Fungal communities (mycobiome) have an important role in sustaining the resilience of complex microbial communities and maintenance of homeostasis. The mycobiome remains relatively unexplored compared to the bacteriome despite increasing evidence highlighting their contribution to host-microbiome interactions in health and disease. Despite being a small proportion of the total species, fungi constitute a large proportion of the biomass within the human microbiome and thus serve as a potential target for metabolic reprogramming in pathogenesis and disease mechanism. Metabolites produced by fungi shape host niches, induce immune tolerance and changes in their levels prelude changes associated with metabolic diseases and cancer. Given the complexity of microbial interactions, studying the metabolic interplay of the mycobiome with both host and microbiome is a demanding but crucial task. However, genome-scale modelling and synthetic biology can provide an integrative platform that allows elucidation of the multifaceted interactions between mycobiome, microbiome and host. The inferences gained from understanding mycobiome interplay with other organisms can delineate the key role of the mycobiome in pathophysiology and reveal its role in human disease.

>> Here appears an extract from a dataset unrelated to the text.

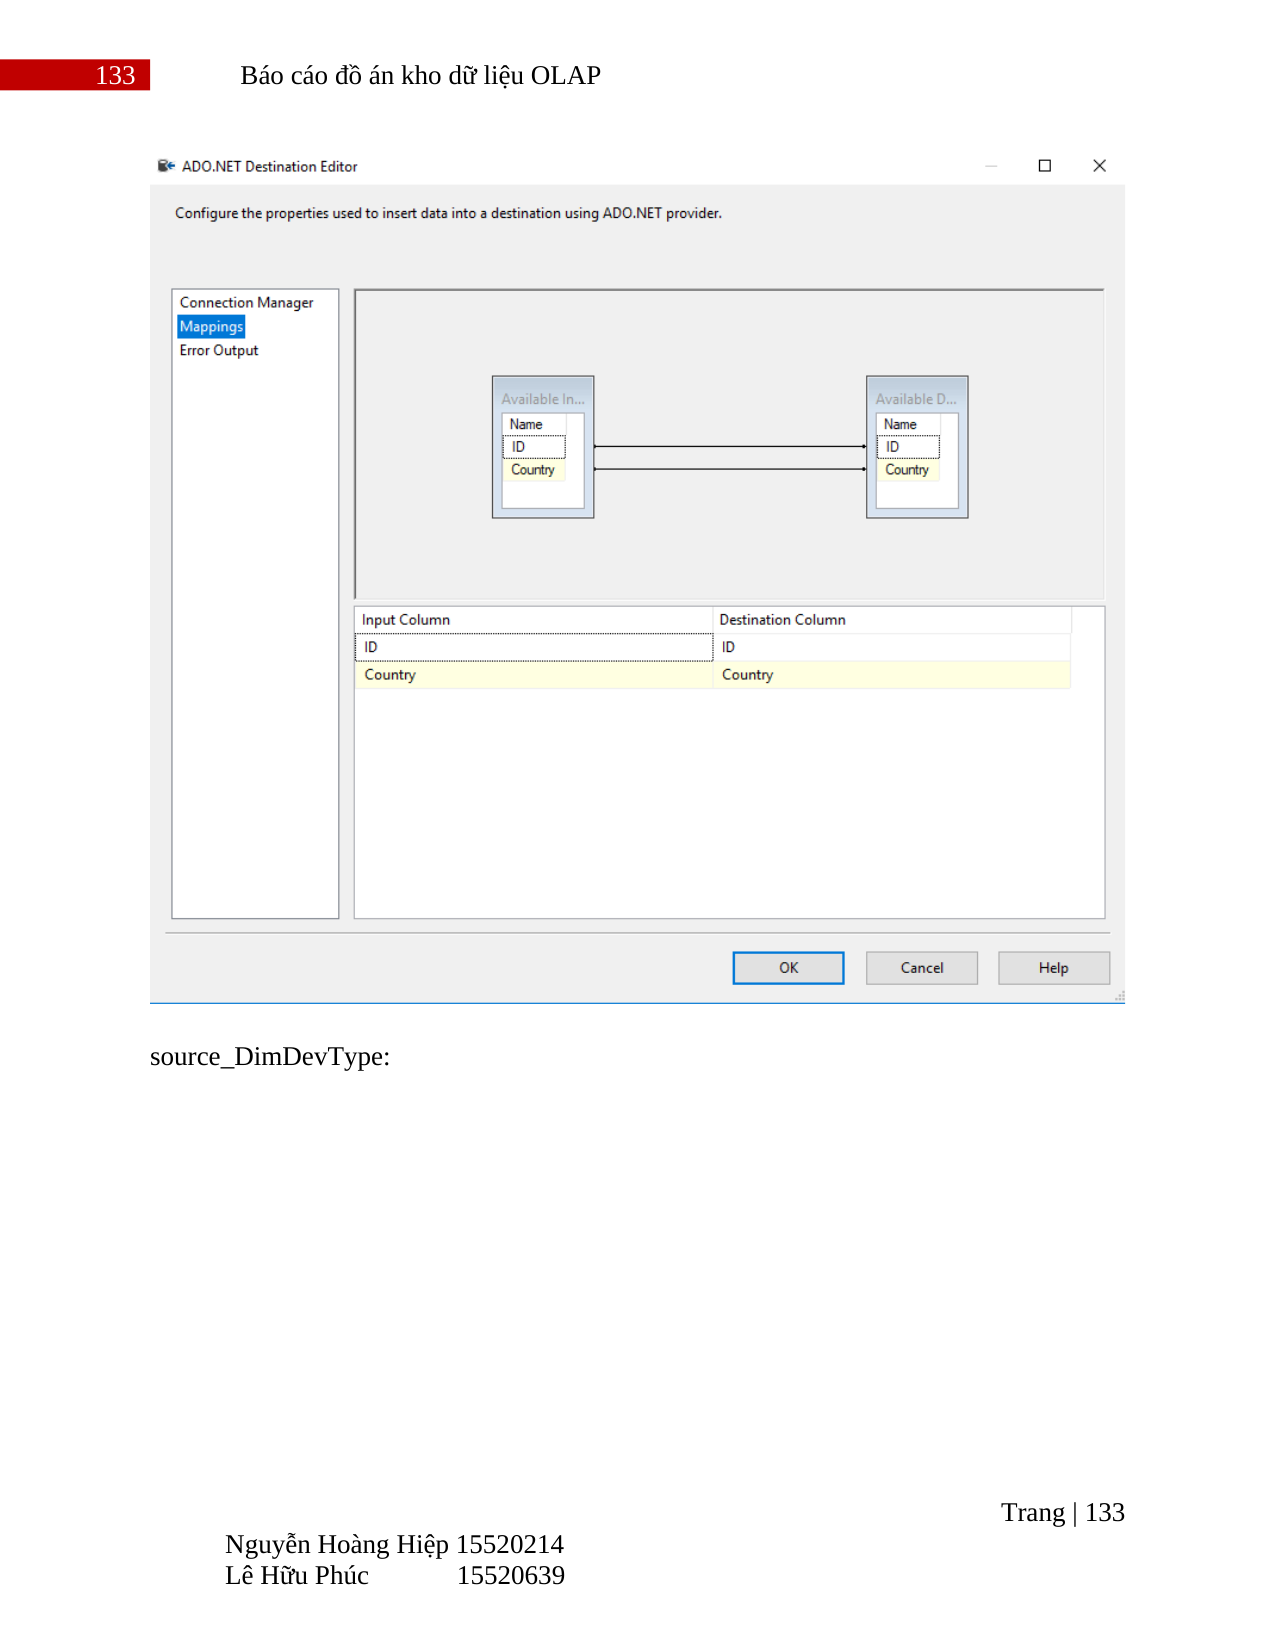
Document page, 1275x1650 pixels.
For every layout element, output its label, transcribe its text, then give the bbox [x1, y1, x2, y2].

picture [150, 150, 1125, 1004]
text source_DimDevType: [150, 1040, 1125, 1071]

Keywords: Mycobiome; host-mycobiome interaction; metabolism; microbiome; secondary metabolism; systems biology.

Figure 1.

Fundamental metabolic interactions between host-mycobiome in health and disease. A. indicates Candida contribution to the production of γ-amino butyric acid (GABA) through the tricarboxylic acid cycle to produce succinate may perceptively occur during systemic infection. GABA has a role in dampening the effect of the nervous system, and generally, deficiency involves epilepsy. Indirectly targeting mycobiome in specific regions such as Candida species can have a better effect than providing analogues of GABA that has been identified to lead to anxiety, stress and seizures. Exploring this metabolic pathway of the mycobiome, especially targeting the succinate pathway, the production of semi-aldehydrase could lead to alteration of disease with better regulation from the microbiota, as alternatively, high levels of GABA have been linked to Alzheimer’s disease. B. Penicillium species’ ability to produce the mycotoxin called citrinin is toxic to cause renal nephrosis. Drugs have been developed to inhibit the effect of citrinin in hepatoma, and several animal studies have shown the benefit. Ostry et al., 2013 have highlighted the dangerous effect of citrinin in dietary sources. There has been no established link of mycobiome being the contributor of toxin in humans and whether diverting the polyketide pathway can reduce renal cell toxicity. C Aflatoxin is a common secondary metabolite of the Aspergillus family. It has been associated with cancer morbidity and inducing tumour suppressor gene p53. The potential effect of the presence of Aspergillus needs to be investigated and whether manipulating the metabolic pathway can give a better indicator of being able to reverse the effects of aflatoxin by reducing the levels of the malonyl-coA pathway. All these potential pathways give us a clear indication of how the study of the metabolism of the mycobiome is essential in understanding pathogenesis across a wide breadth of diseases.

Figure 2.

System and synthetic biology approach in investigating mycobiome’s important role in the gut-liver axis. This image shows the interaction of the microbiome-mycobiome with the host cells in the gut, translocation of intermediaries through the blood, and prospectively leading to the composition of the liver environment to change. The biological knowledge from the collection of omics data such as proteome, metabolome and transcriptome generates information that can be integrated into functional mathematical models. The structural data is placed into the stoichiometric matrix and after several steps of adding biochemical information the draft of the GSMM can be reconstructed and further validated for new biological interpretation and predictions. Different constraint can be applied on the GSMMs to investigate the models for novel discovery. CRISPR as one of the gene editing approaches in validating predictions based on GSMM; these can be done using the CRISPR-cas9 system to perform genome modification such as gene slicing, gene mutation, secondary metabolite modification, base editing, and gene editing tagging and gene overexpression, down-regulation methods. The application can be used in tackling drug resistance, alteration of the metabolic pathway with the possibility of amending toxic pathways in pathogenesis, rationalising gene essentiality and genome-wide screening. The application of these potential methods in assessing the mycobiome community and particularly within the gut-liver axis.